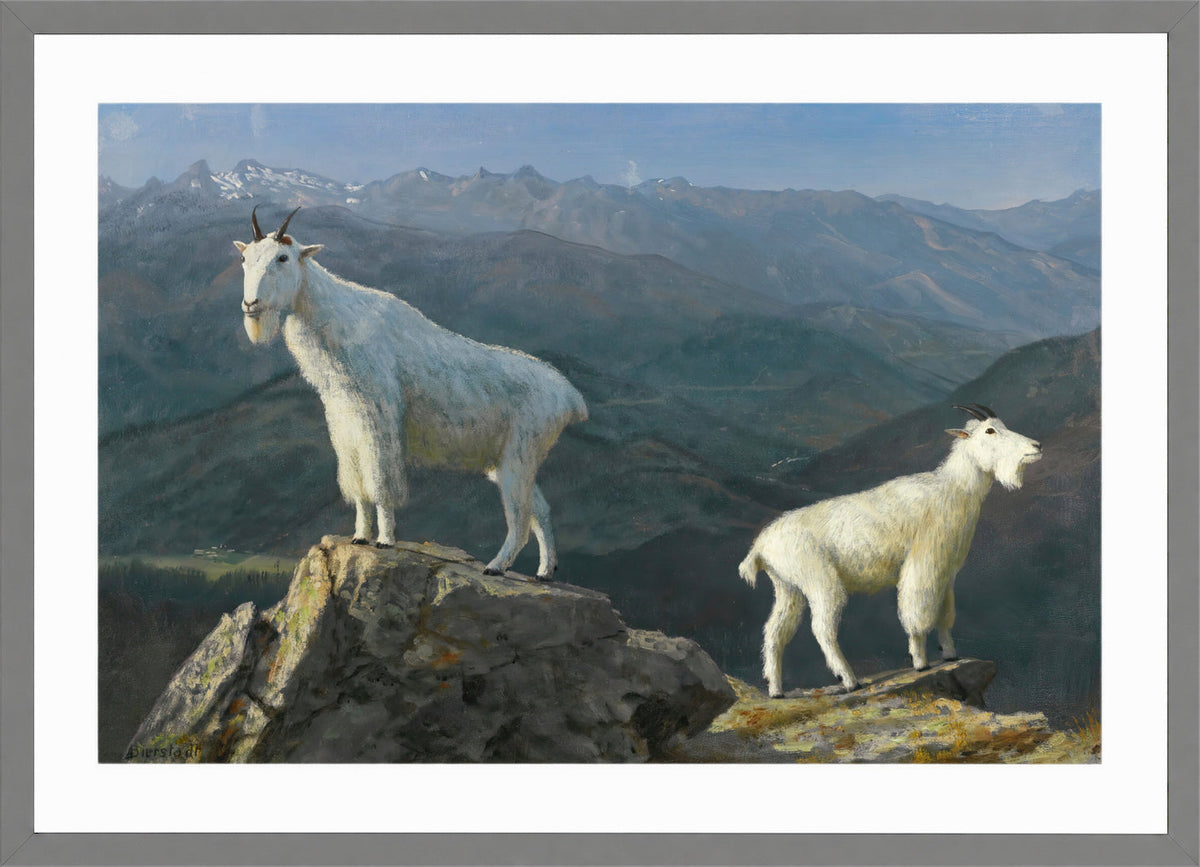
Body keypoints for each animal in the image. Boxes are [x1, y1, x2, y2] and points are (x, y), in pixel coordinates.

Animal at [234, 206, 588, 579]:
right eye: (244, 258)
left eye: (283, 257)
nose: (251, 304)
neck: (340, 324)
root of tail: (571, 398)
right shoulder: (344, 424)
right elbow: (357, 483)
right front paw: (359, 536)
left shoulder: (380, 416)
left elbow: (380, 480)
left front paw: (385, 540)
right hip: (509, 459)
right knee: (541, 509)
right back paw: (544, 572)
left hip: (520, 454)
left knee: (519, 517)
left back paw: (495, 566)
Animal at [738, 404, 1041, 697]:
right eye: (990, 430)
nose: (1036, 446)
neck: (954, 490)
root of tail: (761, 547)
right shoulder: (923, 562)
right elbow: (917, 614)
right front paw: (920, 663)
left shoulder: (947, 571)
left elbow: (946, 614)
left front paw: (950, 655)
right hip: (820, 582)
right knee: (822, 629)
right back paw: (850, 681)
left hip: (788, 587)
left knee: (774, 633)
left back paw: (776, 690)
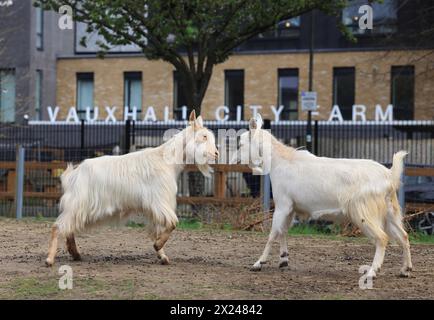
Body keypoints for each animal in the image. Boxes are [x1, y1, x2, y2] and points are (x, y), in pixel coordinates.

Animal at [45, 111, 219, 266]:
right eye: (204, 136)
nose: (216, 153)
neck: (165, 161)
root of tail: (74, 174)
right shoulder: (160, 202)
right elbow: (173, 222)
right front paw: (158, 245)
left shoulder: (153, 209)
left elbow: (156, 230)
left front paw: (162, 256)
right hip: (78, 204)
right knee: (58, 227)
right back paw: (50, 259)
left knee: (69, 229)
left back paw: (75, 254)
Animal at [241, 114, 414, 278]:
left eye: (241, 144)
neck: (281, 161)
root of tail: (389, 175)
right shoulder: (291, 208)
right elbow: (283, 231)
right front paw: (283, 260)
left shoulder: (283, 205)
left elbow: (273, 233)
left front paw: (258, 263)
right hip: (390, 213)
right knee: (403, 236)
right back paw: (405, 270)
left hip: (364, 212)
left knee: (382, 238)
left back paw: (372, 271)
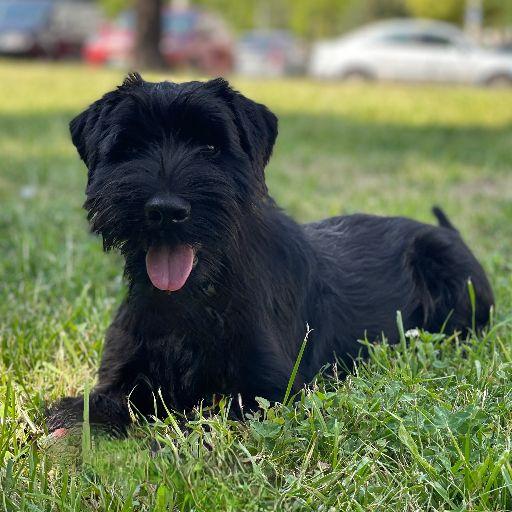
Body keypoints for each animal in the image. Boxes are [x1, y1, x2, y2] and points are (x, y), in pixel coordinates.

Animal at [46, 74, 494, 434]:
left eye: (211, 146)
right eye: (131, 145)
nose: (166, 211)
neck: (194, 300)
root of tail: (446, 232)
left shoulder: (267, 390)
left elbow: (199, 418)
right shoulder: (123, 375)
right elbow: (93, 405)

-*-*-

▶ [Description of the task]:
Among the lines of the listing above, which ones hold "tail"? Copy them.

▶ [Response below]:
root of tail: (571, 398)
root of tail: (761, 547)
root of tail: (74, 174)
root of tail: (389, 175)
root of tail: (446, 232)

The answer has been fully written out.